***** Belge Metni *****

1.Hidrojen (H): Suyun yapısında bulunur. Roket yakıtı olarak kullanılır.

2.Helyum (He): Balon ve Zeplin gibi hava taşıtlarının şişirilmesinde kullanılır.

3.Lityum (Li): Pil ve İlaç yapımında kullanılır.

4.Berilyum (Be): Uzay araçlarının yapımında kullanılır.

5.Bor (B): Isıya dayanıklı cam yapımında kullanılır.

6.Karbon (C): Kömür, petrol, doğalgaz gibi yakıtların yapısında bulunur.

7.Azot (N): Soğutmada ve tarımda kullanılır.

8.Oksijen(O): Havada  ve Oksijen tüplerinde bulunur.

9.Flor (F): Diş macunu  yapımında kullanılır.

10.Neon (Ne): Işıklı reklam tüplerinde kullanılır.

11.Sodyum (Na): Sofra tuzunda bulunur.

12. Magnezyum (Mg): Hafif olmasından dolayı uçak ve araba motorunda kullanılır.

13.Alüminyum(Al): Mutfakta eşya yapımında ve içecek kutularında kullanılır.

14.Silisyum(Si): Camın ham maddesidir. Kum ve kilde bulunur.

15.Fosfor (P): Suni gübre yapımında kullanılır.

16.Kükürt (S): Kurutulmuş meyvelerin sarartılmasında ve mikrop öldürücü olarak kullanılır.

17. Klor (Cl): Suların dezenfekte edilmesinde kullanılır.  

18.Argon(Ar): Ampullerde ve floresan yapımında kullanılır.

Demir (Fe): İnşaat malzemesi olarak kullanılır.

Bakır (Cu): Süs eşyası yapımında kullanılır.

Altın (Au): Ziynet eşyalarının yapımında kullanılır.

Civa (Hg): Termometrelerin haznesinde kullanılır.

Platin (Pt): Diş hekimliğinde, laboratuvar aletlerinde kullanılır. Oksitlenmemesi nedeniyle tıpta ortopedi alanında kullanılır.

Kurşun (Pb): Akü imalatında kullanılır.

Çinko (Zn): Mutfak eşyası ve Pil yapımında kullanır.

Gümüş (Ag): Ziynet eşyalarının yapımında kullanılır.

İyot (I): Deniz ürünlerinde ve İyotlu sofra tuzlarında kullanılır.

Kalsyum (Ca): Kemik ve dişlerin yapısında bulunur.

Bileşikler: Bileşiği oluşturan elementlerin sembolleri ve bileşikteki birleşme oranlarını ifade eden rakamlar ile yani bileşik formülleri ile ifade edilir. Örneğin su bileşiğinde iki hidrojen (H) atomuna karşılık bir oksijen(O)atomu yer almaktadır. Bu nedenle formülü H20 olur.

Su (H2O): Vücuttaki metabolik olayların düzenli yürümesi için gereklidir. Su aynı zamanda çok iyi bir çözücüdür. Yediğimiz besinlerin  sindirilmesine yardımcı olur. Vücuttaki atık maddelerin dışarı  atılmasında önemli rol oynar.

Amonyak (NH3): Boya, gübre deterjan yapımında kullanılır.

***** Çıkarılan Bilgiler *****

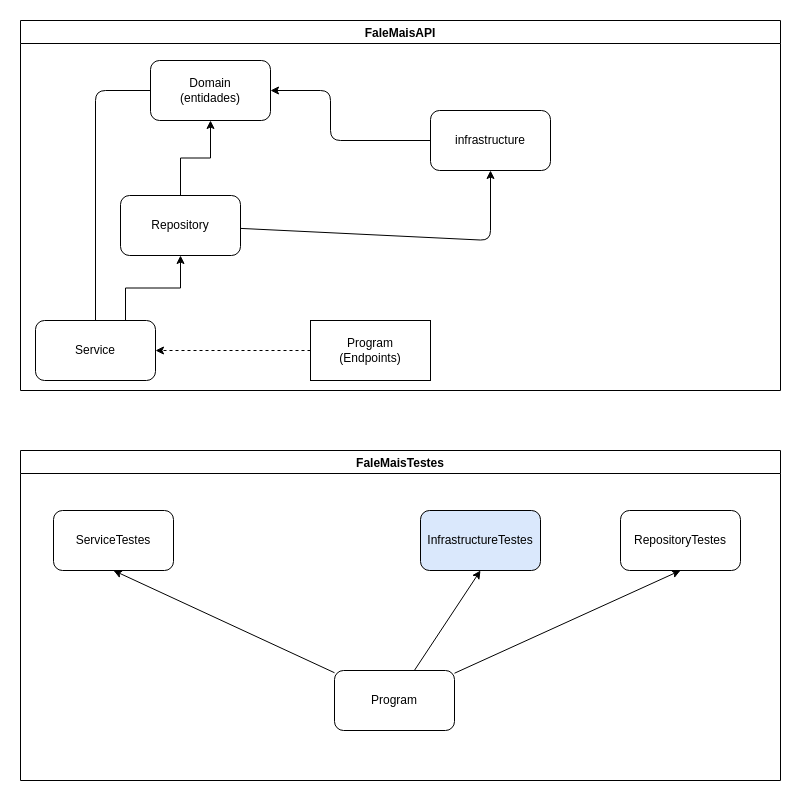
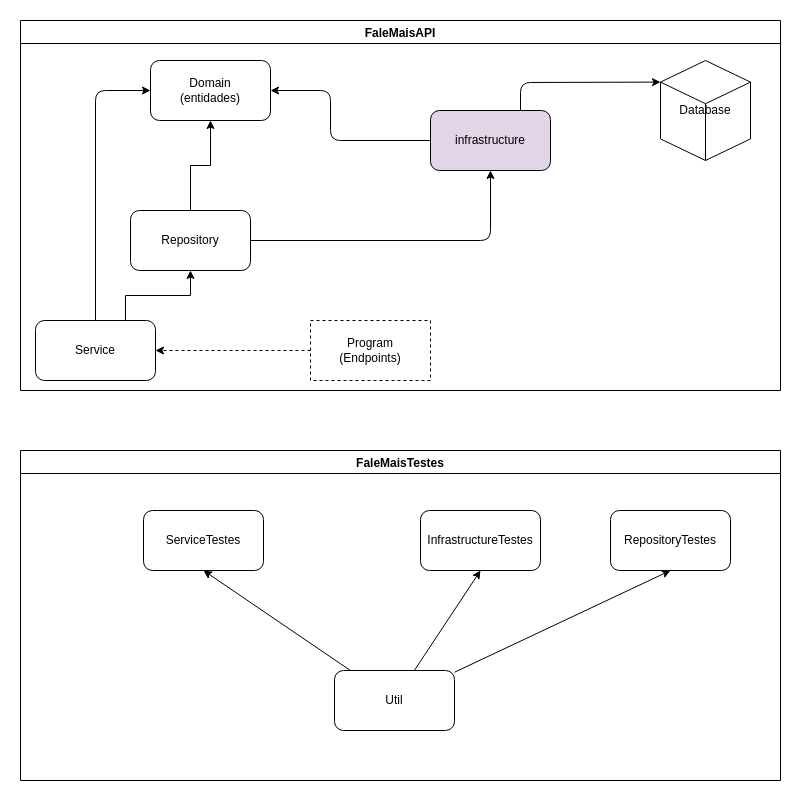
  <mxCell id="0" />
  <mxCell id="1" parent="0" />
  <mxCell id="2" value="FaleMaisAPI" style="swimlane;" parent="1" vertex="1"><mxGeometry x="20" y="20" width="760" height="370" as="geometry" /></mxCell>
  <mxCell id="3" value="Domain&lt;br&gt;(entidades)" style="rounded=1;whiteSpace=wrap;html=1;" parent="2" vertex="1"><mxGeometry x="130" y="40" width="120" height="60" as="geometry" /></mxCell>
  <mxCell id="4" style="edgeStyle=orthogonalEdgeStyle;rounded=0;orthogonalLoop=1;jettySize=auto;html=1;entryX=0.5;entryY=1;entryDx=0;entryDy=0;" parent="2" source="6" target="3" edge="1"><mxGeometry relative="1" as="geometry" /></mxCell>
  <mxCell id="5" style="edgeStyle=none;html=1;entryX=0.5;entryY=1;entryDx=0;entryDy=0;" edge="1" parent="2" source="6" target="12"><mxGeometry relative="1" as="geometry"><Array as="points"><mxPoint x="470" y="220" /></Array></mxGeometry></mxCell>
- <mxCell id="6" value="Repository" style="rounded=1;whiteSpace=wrap;html=1;" parent="2" vertex="1"><mxGeometry x="100" y="175" width="120" height="60" as="geometry" /></mxCell>
+ <mxCell id="6" value="Repository" style="rounded=1;whiteSpace=wrap;html=1;" parent="2" vertex="1"><mxGeometry x="110" y="190" width="120" height="60" as="geometry" /></mxCell>
  <mxCell id="7" style="edgeStyle=orthogonalEdgeStyle;rounded=0;orthogonalLoop=1;jettySize=auto;html=1;entryX=0.5;entryY=1;entryDx=0;entryDy=0;exitX=0.75;exitY=0;exitDx=0;exitDy=0;" parent="2" source="9" target="6" edge="1"><mxGeometry relative="1" as="geometry"><mxPoint x="75" y="260" as="targetPoint" /></mxGeometry></mxCell>
- <mxCell id="8" style="edgeStyle=none;html=1;entryX=0;entryY=0.5;entryDx=0;entryDy=0;endArrow=none;" edge="1" parent="2" source="9" target="3"><mxGeometry relative="1" as="geometry"><Array as="points"><mxPoint x="75" y="70" /></Array></mxGeometry></mxCell>
+ <mxCell id="8" style="edgeStyle=none;html=1;entryX=0;entryY=0.5;entryDx=0;entryDy=0;" edge="1" parent="2" source="9" target="3"><mxGeometry relative="1" as="geometry"><Array as="points"><mxPoint x="75" y="70" /></Array></mxGeometry></mxCell>
  <mxCell id="9" value="Service" style="rounded=1;whiteSpace=wrap;html=1;" parent="2" vertex="1"><mxGeometry x="15" y="300" width="120" height="60" as="geometry" /></mxCell>
+ <mxCell id="10" style="edgeStyle=none;html=1;entryX=0;entryY=0;entryDx=0;entryDy=21.607;entryPerimeter=0;exitX=0.75;exitY=0;exitDx=0;exitDy=0;" edge="1" parent="2" source="12" target="15"><mxGeometry relative="1" as="geometry"><Array as="points"><mxPoint x="500" y="62" /></Array></mxGeometry></mxCell>
  <mxCell id="11" style="edgeStyle=none;html=1;entryX=1;entryY=0.5;entryDx=0;entryDy=0;" edge="1" parent="2" source="12" target="3"><mxGeometry relative="1" as="geometry"><Array as="points"><mxPoint x="310" y="120" /><mxPoint x="310" y="70" /></Array></mxGeometry></mxCell>
- <mxCell id="12" value="infrastructure" style="rounded=1;whiteSpace=wrap;html=1;" parent="2" vertex="1"><mxGeometry x="410" y="90" width="120" height="60" as="geometry" /></mxCell>
+ <mxCell id="12" value="infrastructure" style="rounded=1;whiteSpace=wrap;html=1;fillColor=#e1d5e7;" parent="2" vertex="1"><mxGeometry x="410" y="90" width="120" height="60" as="geometry" /></mxCell>
  <mxCell id="13" style="edgeStyle=orthogonalEdgeStyle;rounded=0;orthogonalLoop=1;jettySize=auto;html=1;dashed=1;" parent="2" source="14" target="9" edge="1"><mxGeometry relative="1" as="geometry" /></mxCell>
- <mxCell id="14" value="Program&lt;br&gt;(Endpoints)" style="rounded=0;whiteSpace=wrap;html=1;" parent="2" vertex="1"><mxGeometry x="290" y="300" width="120" height="60" as="geometry" /></mxCell>
+ <mxCell id="14" value="Program&lt;br&gt;(Endpoints)" style="rounded=0;whiteSpace=wrap;html=1;dashed=1;" parent="2" vertex="1"><mxGeometry x="290" y="300" width="120" height="60" as="geometry" /></mxCell>
+ <mxCell id="15" value="Database" style="html=1;whiteSpace=wrap;shape=isoCube2;backgroundOutline=1;isoAngle=15;" parent="2" vertex="1"><mxGeometry x="640" y="40" width="90" height="100" as="geometry" /></mxCell>
  <mxCell id="16" value="FaleMaisTestes" style="swimlane;" parent="1" vertex="1"><mxGeometry x="20" y="450" width="760" height="330" as="geometry" /></mxCell>
- <mxCell id="17" value="ServiceTestes" style="rounded=1;whiteSpace=wrap;html=1;" parent="16" vertex="1"><mxGeometry x="33" y="60" width="120" height="60" as="geometry" /></mxCell>
- <mxCell id="18" value="InfrastructureTestes" style="rounded=1;whiteSpace=wrap;html=1;fillColor=#dae8fc;" vertex="1" parent="16"><mxGeometry x="400" y="60" width="120" height="60" as="geometry" /></mxCell>
- <mxCell id="19" value="RepositoryTestes" style="rounded=1;whiteSpace=wrap;html=1;" vertex="1" parent="16"><mxGeometry x="600" y="60" width="120" height="60" as="geometry" /></mxCell>
+ <mxCell id="17" value="ServiceTestes" style="rounded=1;whiteSpace=wrap;html=1;" parent="16" vertex="1"><mxGeometry x="123" y="60" width="120" height="60" as="geometry" /></mxCell>
+ <mxCell id="18" value="InfrastructureTestes" style="rounded=1;whiteSpace=wrap;html=1;" vertex="1" parent="16"><mxGeometry x="400" y="60" width="120" height="60" as="geometry" /></mxCell>
+ <mxCell id="19" value="RepositoryTestes" style="rounded=1;whiteSpace=wrap;html=1;" vertex="1" parent="16"><mxGeometry x="590" y="60" width="120" height="60" as="geometry" /></mxCell>
  <mxCell id="20" style="edgeStyle=none;html=1;entryX=0.5;entryY=1;entryDx=0;entryDy=0;" edge="1" parent="16" source="23" target="19"><mxGeometry relative="1" as="geometry" /></mxCell>
  <mxCell id="21" style="edgeStyle=none;html=1;entryX=0.5;entryY=1;entryDx=0;entryDy=0;" edge="1" parent="16" source="23" target="18"><mxGeometry relative="1" as="geometry" /></mxCell>
  <mxCell id="22" style="edgeStyle=none;html=1;entryX=0.5;entryY=1;entryDx=0;entryDy=0;" edge="1" parent="16" source="23" target="17"><mxGeometry relative="1" as="geometry" /></mxCell>
- <mxCell id="23" value="Program" style="rounded=1;whiteSpace=wrap;html=1;" vertex="1" parent="16"><mxGeometry x="314" y="220" width="120" height="60" as="geometry" /></mxCell>
+ <mxCell id="23" value="Util" style="rounded=1;whiteSpace=wrap;html=1;" vertex="1" parent="16"><mxGeometry x="314" y="220" width="120" height="60" as="geometry" /></mxCell>
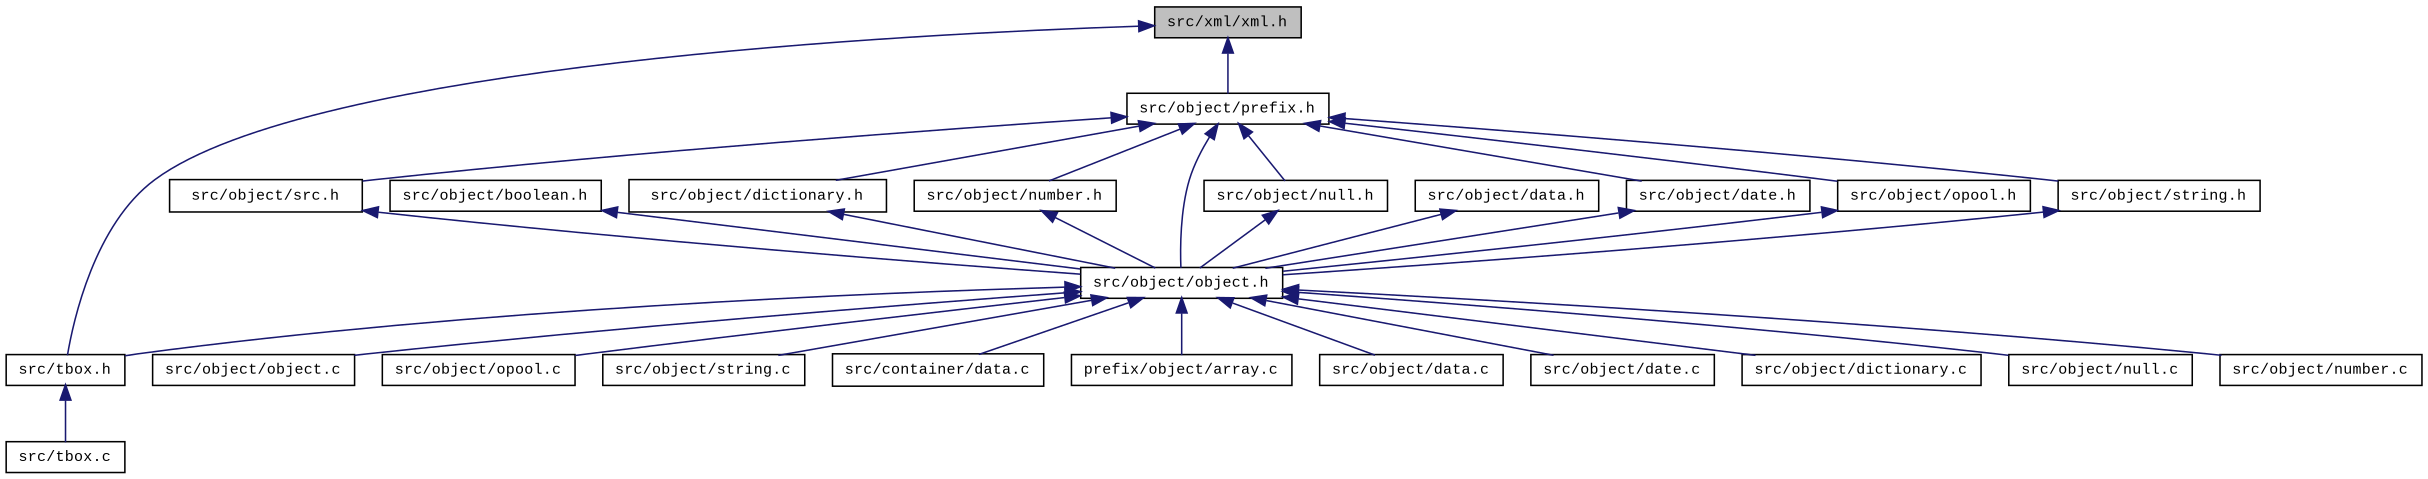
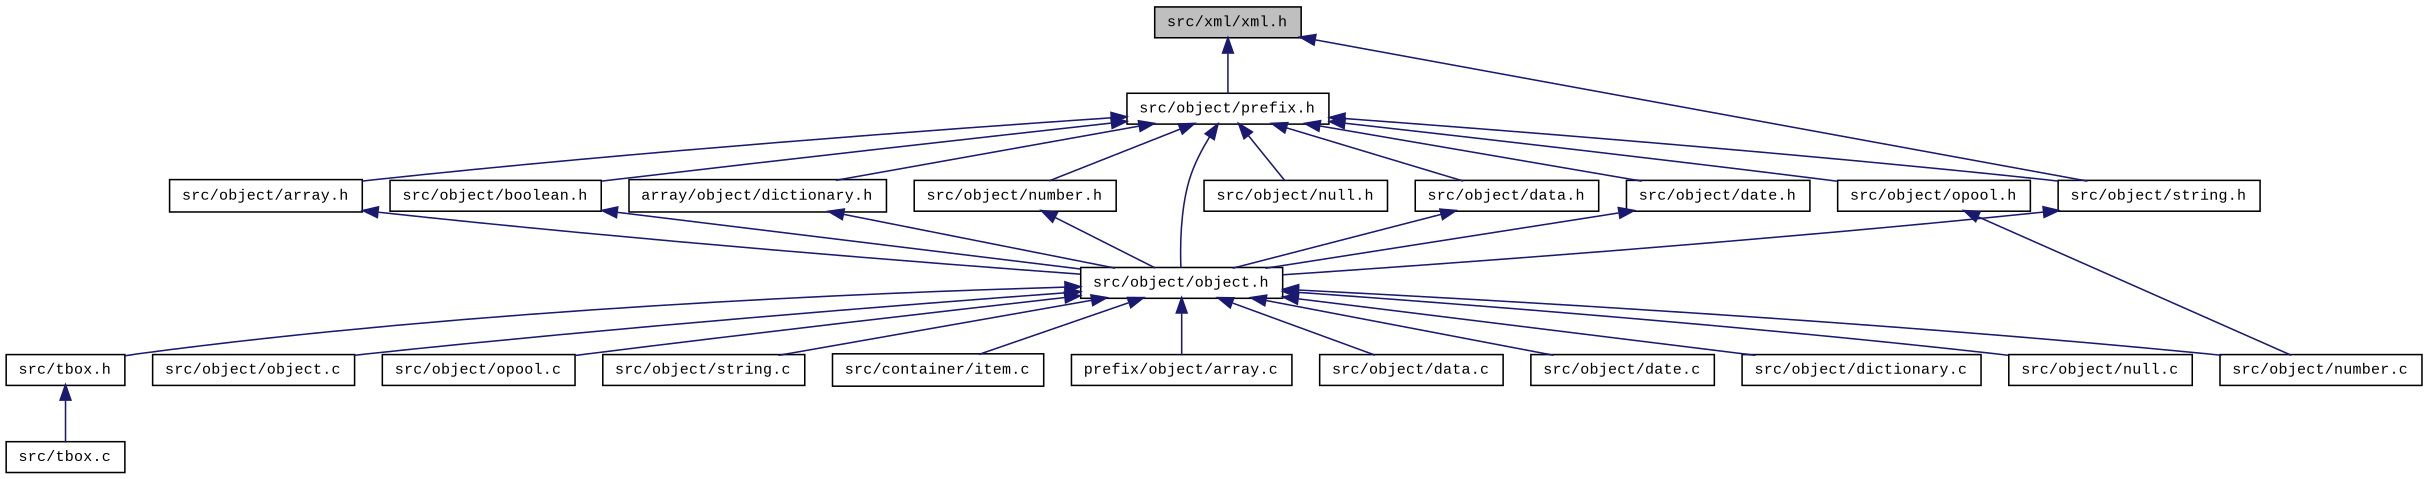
  digraph {
    node [color=black fillcolor=white fontname=CourierNew fontsize=10 shape=record style=filled]
    edge [color=midnightblue dir=back fontname=CourierNew fontsize=10 labelfontname=CourierNew labelfontsize=10 style=solid]
    n1 [fillcolor=grey75 fontcolor=black height=0.2 label="src/xml/xml.h" width=0.4]
    n2 [height=0.2 label="src/object/prefix.h" width=0.4]
    n3 [height=0.2 label="src/tbox.h" width=0.4]
    n4 [height=0.2 label="src/object/object.h" width=0.4]
    n5 [height=0.2 label="src/object/null.h" width=0.4]
    n6 [height=0.2 label="src/object/data.h" width=0.4]
    n7 [height=0.2 label="src/object/date.h" width=0.4]
    n8 [height=0.2 label="src/object/opool.h" width=0.4]
-   n9 [height=0.2 label="src/object/src.h" width=0.4]
+   n9 [height=0.2 label="src/object/array.h" width=0.4]
    n10 [height=0.2 label="src/object/boolean.h" width=0.4]
-   n11 [height=0.2 label="src/object/dictionary.h" width=0.4]
+   n11 [height=0.2 label="array/object/dictionary.h" width=0.4]
    n12 [height=0.2 label="src/object/number.h" width=0.4]
    n13 [height=0.2 label="src/object/string.h" width=0.4]
    n14 [height=0.2 label="src/tbox.c" width=0.4]
-   n15 [height=0.2 label="src/container/data.c" width=0.4]
+   n15 [height=0.2 label="src/container/item.c" width=0.4]
    n16 [height=0.2 label="prefix/object/array.c" width=0.4]
    n17 [height=0.2 label="src/object/data.c" width=0.4]
    n18 [height=0.2 label="src/object/date.c" width=0.4]
    n19 [height=0.2 label="src/object/dictionary.c" width=0.4]
    n20 [height=0.2 label="src/object/null.c" width=0.4]
    n21 [height=0.2 label="src/object/number.c" width=0.4]
    n22 [height=0.2 label="src/object/object.c" width=0.4]
    n23 [height=0.2 label="src/object/opool.c" width=0.4]
    n24 [height=0.2 label="src/object/string.c" width=0.4]
    n1 -> n2
-   n1 -> n3
+   n1 -> n13
    n2 -> n4
    n2 -> n5
+   n2 -> n6
    n2 -> n7
    n2 -> n8
    n2 -> n9
+   n2 -> n10
    n2 -> n11
    n2 -> n12
    n2 -> n13
    n3 -> n14
    n4 -> n3
    n4 -> n15
    n4 -> n16
    n4 -> n17
    n4 -> n18
    n4 -> n19
    n4 -> n20
    n4 -> n21
    n4 -> n22
    n4 -> n23
    n4 -> n24
-   n5 -> n4
    n6 -> n4
    n7 -> n4
-   n8 -> n4
+   n8 -> n21
    n9 -> n4
    n10 -> n4
    n11 -> n4
    n12 -> n4
    n13 -> n4
  }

*****

Amaç> Elementlerin kullanım alanlarını anlatan metinde "Kurşun (Pb): Akü" ile başlayıp "sofra tuzlarında kullanılır." sözlerine kadar süren bölümü, "Akü" yerine "Batarya" koyarak yeniden yazın.

Görev Çıktısı>
Kurşun (Pb): Batarya imalatında kullanılır.

Çinko (Zn): Mutfak eşyası ve Pil yapımında kullanır.

Gümüş (Ag): Ziynet eşyalarının yapımında kullanılır.

İyot (I): Deniz ürünlerinde ve İyotlu sofra tuzlarında kullanılır.